AI enters an economy already defined by this imbalance of power. Without countervailing forces, it will function as an accelerant. The increased profits generated by AI-driven efficiency will accrue to capital owners and a small class of highly skilled professionals. The broader workforce, lacking bargaining power, will see little of this gain. The result is a politically mediated outcome, not a technologically determined one.

A Future of Intensification and Inequality

The immediate future of work shaped by AI is not one of leisure, but one of intensification. For those whose jobs are not eliminated, AI tools will be used to expand their scope of work, leading to increased multitasking, cognitive fatigue, and workload creep. An accountant will not work less; they will be expected to handle more clients. A programmer will not go home early; they will be expected to ship more code. (The notion that CEOs see saved hours translating directly into reduced headcount has already been questioned by executives like JPMorgan’s Jamie Dimon.)

Simultaneously, a structural crisis is brewing at the entry-level. As a Dallas Fed report noted, AI is adept at handling “textbook knowledge” tasks, which have historically been the training ground for new workers to develop the “street smarts” of experience and tacit knowledge. If AI handles the grunt work, the ladder for developing the next generation of experienced professionals is kicked away. This creates a long-term sustainability problem for businesses and a bottleneck for young workers already facing a deteriorating job market.

To navigate this, the focus must shift from blocking technology to building social shock absorbers. A robust welfare state, generous unemployment insurance, and ambitious public retraining programs are not socialist fantasies; they are pragmatic necessities to manage the social costs of a transition that benefits the economy in aggregate. They socialize the costs currently borne by individuals.

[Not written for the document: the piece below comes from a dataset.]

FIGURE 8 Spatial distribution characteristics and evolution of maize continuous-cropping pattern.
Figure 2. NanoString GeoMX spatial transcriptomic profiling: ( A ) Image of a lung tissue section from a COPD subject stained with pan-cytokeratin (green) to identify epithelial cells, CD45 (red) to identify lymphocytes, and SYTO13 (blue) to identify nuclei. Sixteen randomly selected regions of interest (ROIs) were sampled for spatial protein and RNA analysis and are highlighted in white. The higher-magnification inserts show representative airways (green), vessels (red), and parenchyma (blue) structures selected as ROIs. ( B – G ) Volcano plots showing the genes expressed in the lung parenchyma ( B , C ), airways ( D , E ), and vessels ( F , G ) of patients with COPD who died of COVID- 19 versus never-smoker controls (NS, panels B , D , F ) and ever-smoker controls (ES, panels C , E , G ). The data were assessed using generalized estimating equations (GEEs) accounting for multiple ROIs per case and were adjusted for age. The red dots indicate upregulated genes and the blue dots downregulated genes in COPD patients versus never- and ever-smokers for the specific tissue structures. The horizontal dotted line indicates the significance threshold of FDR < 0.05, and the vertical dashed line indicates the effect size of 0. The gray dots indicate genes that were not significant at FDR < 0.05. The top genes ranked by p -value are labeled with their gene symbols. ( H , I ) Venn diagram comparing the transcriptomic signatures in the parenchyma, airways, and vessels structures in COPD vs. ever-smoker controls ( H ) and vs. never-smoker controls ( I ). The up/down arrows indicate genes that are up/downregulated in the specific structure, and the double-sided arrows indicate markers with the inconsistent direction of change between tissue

The debate should not be about a hypothetical job apocalypse. It should be about political and economic power. The trajectory of AI’s impact will be determined by the strength of organized labor and the willingness of the state to intervene. Left to its own devices, capital will deploy AI to maximize profit, intensify work, and deepen inequality. Technology has the potential to reduce human toil, but within the current system, its primary function is to serve the bottom line. That is the real, and far more urgent, crisis.